Brendan wrote:
You might be able to use "chipset identification" (e.g. product ID of host bridge and LPC bridge) to infer the information; but that won't be complete (e.g. additional devices motherboard manufacturer added to the motherboard that aren't built directly into the chipset) and will involve maintaining a huge database of all possible motherboards.
I think you may have hit on a good idea by accident, actually.
Creating and, more crucially, maintaining and correcting such a database, would actually be an excellent project in and of itself, and not just for OS development. If nothing else, it would serve to consolidate knowledge currently scattered among less public databases at companies like Intel, Microsoft and Oracle, and among the configuration files of the *BSDs and various Linux distros.
However, it is not something that would be a part of a single hobby OS project, or even a single commercial OS project - it is the sort of massive operation that really would have to be done as a formal consortium, run by a small group of subject matter experts and supported by dozens of volunteers, with some doing the basic research and a separate group doing confirmation. It would probably also require at least a few good negotiators with at least basic domain knowledge who could work with the manufacturers to try and crowbar some additional information out of them where needed.

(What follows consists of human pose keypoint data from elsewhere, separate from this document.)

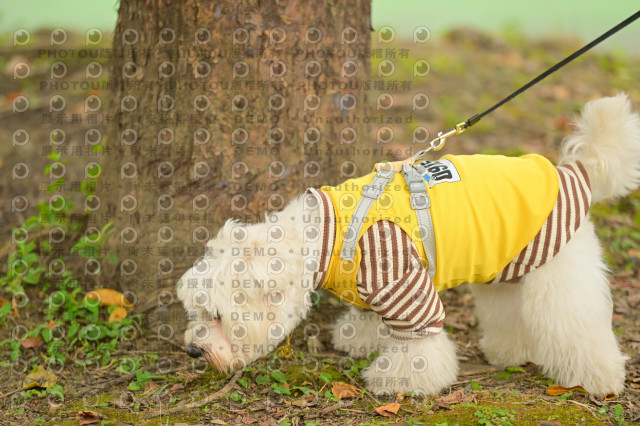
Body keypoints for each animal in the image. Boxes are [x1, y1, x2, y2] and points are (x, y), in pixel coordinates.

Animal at [177, 94, 640, 397]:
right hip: (505, 268)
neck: (328, 235)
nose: (192, 350)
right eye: (195, 311)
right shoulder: (370, 289)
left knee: (577, 327)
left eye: (217, 315)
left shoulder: (404, 285)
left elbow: (419, 345)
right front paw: (360, 339)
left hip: (560, 277)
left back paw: (599, 379)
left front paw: (400, 380)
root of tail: (573, 172)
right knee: (508, 312)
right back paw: (508, 352)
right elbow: (369, 319)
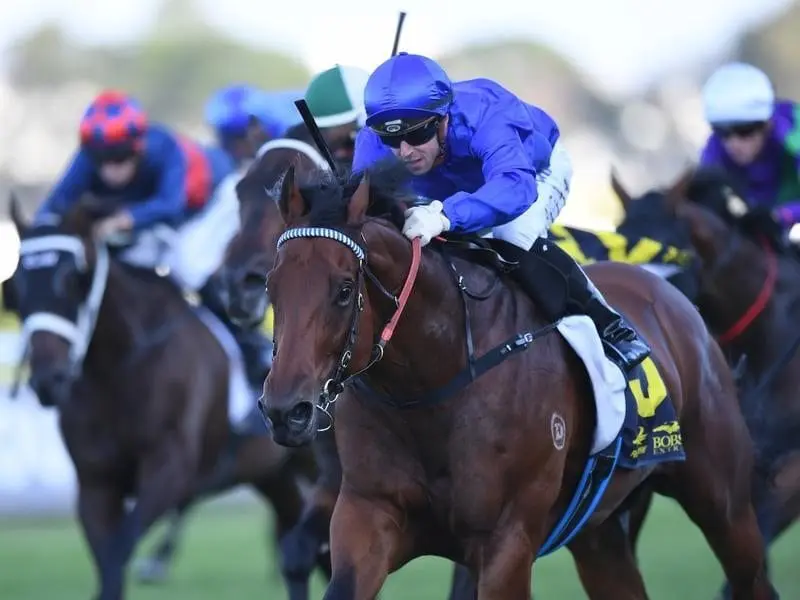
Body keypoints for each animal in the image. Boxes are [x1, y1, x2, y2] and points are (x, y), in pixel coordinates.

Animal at [5, 198, 312, 600]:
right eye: (17, 286)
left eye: (73, 278)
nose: (48, 379)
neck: (116, 369)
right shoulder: (95, 483)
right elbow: (108, 562)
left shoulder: (169, 469)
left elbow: (117, 552)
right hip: (275, 474)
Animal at [264, 162, 780, 600]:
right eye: (272, 286)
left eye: (344, 289)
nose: (284, 412)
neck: (432, 386)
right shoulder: (367, 514)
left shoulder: (506, 540)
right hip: (598, 531)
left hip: (724, 503)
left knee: (751, 577)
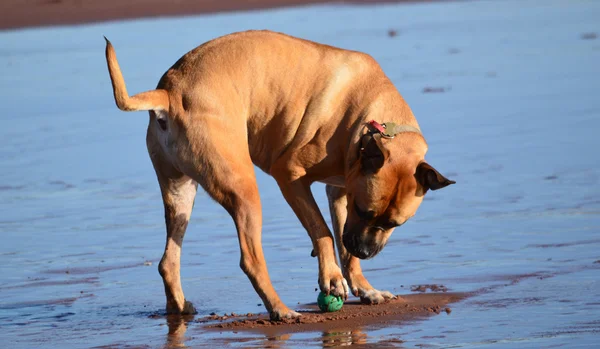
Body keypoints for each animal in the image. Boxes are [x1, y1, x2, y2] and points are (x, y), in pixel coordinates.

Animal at [104, 31, 454, 320]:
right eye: (364, 211)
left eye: (395, 224)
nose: (365, 252)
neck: (373, 126)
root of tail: (169, 93)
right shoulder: (290, 178)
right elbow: (323, 232)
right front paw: (332, 277)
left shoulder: (340, 192)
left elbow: (342, 245)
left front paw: (364, 287)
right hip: (243, 191)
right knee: (251, 260)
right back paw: (281, 310)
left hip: (179, 194)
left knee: (168, 261)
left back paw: (178, 307)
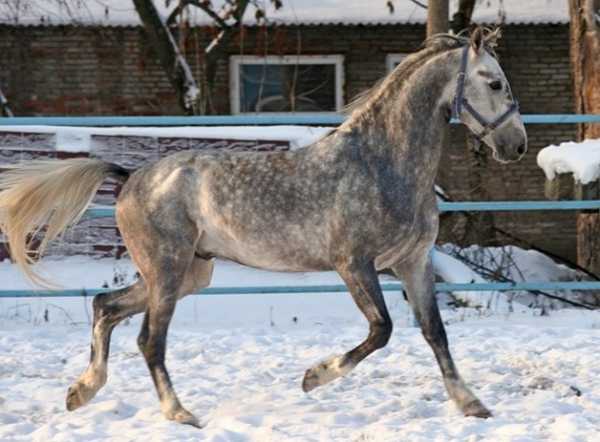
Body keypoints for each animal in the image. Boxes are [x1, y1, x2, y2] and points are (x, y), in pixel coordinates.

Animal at [0, 26, 524, 424]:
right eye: (494, 83)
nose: (516, 146)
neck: (382, 163)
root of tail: (131, 178)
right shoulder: (354, 264)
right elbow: (382, 330)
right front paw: (314, 377)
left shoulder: (414, 262)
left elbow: (435, 333)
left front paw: (472, 404)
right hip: (168, 272)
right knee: (150, 340)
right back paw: (179, 413)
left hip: (189, 273)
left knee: (106, 307)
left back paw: (82, 391)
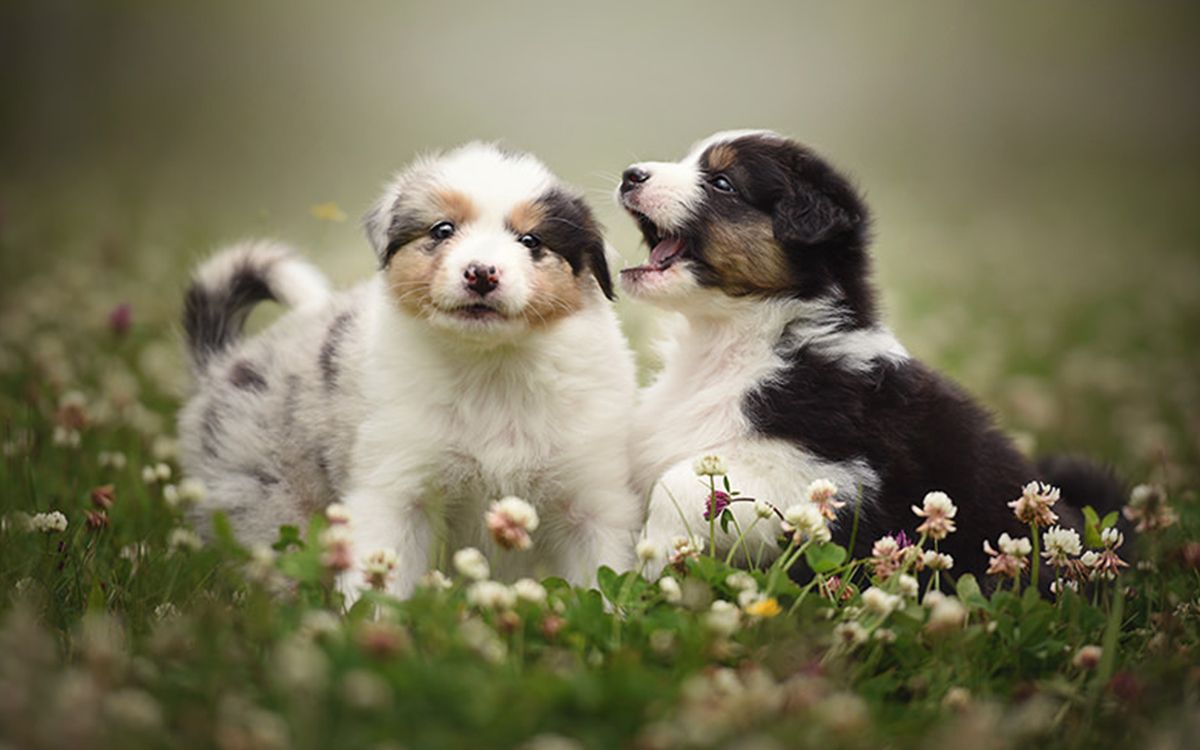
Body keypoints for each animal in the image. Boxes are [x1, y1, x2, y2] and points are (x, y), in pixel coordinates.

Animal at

If they provided a common format for providing motherboard information - you know, what SMBIOS was supposed to have been from the start - as a supplemental report that developers could refer to, and as a downloadable data structure which installer programs and operating systems themselves could interrogate, it would save
everyone a lot of wheel reinventing.
The problem, of course, is that no matter how good this idea might be, it would need someone to start it, a group of people to run it, and a raft of dosh to keep it running. Even running something like this on a shoestring would at least require paying for the hosting and other basic infrastructure. It's the sort of thing Patreon exists for, but the interest group is so small that it would be difficult to get enough support.
I am not the one to do this, for a number of reasons which should be obvious from my previous posts. Perhaps some other members would be able to, but I am not going to hold my breath. I hope someone does, but hoping wouldn't get it done. As a somewhat Machiavellian aside, perhaps some of the more... ah... OCD and/or AS members could be persuaded to divert attention from their OS work into this? It is the sort of thing that could benefit from obsessive attention to detail.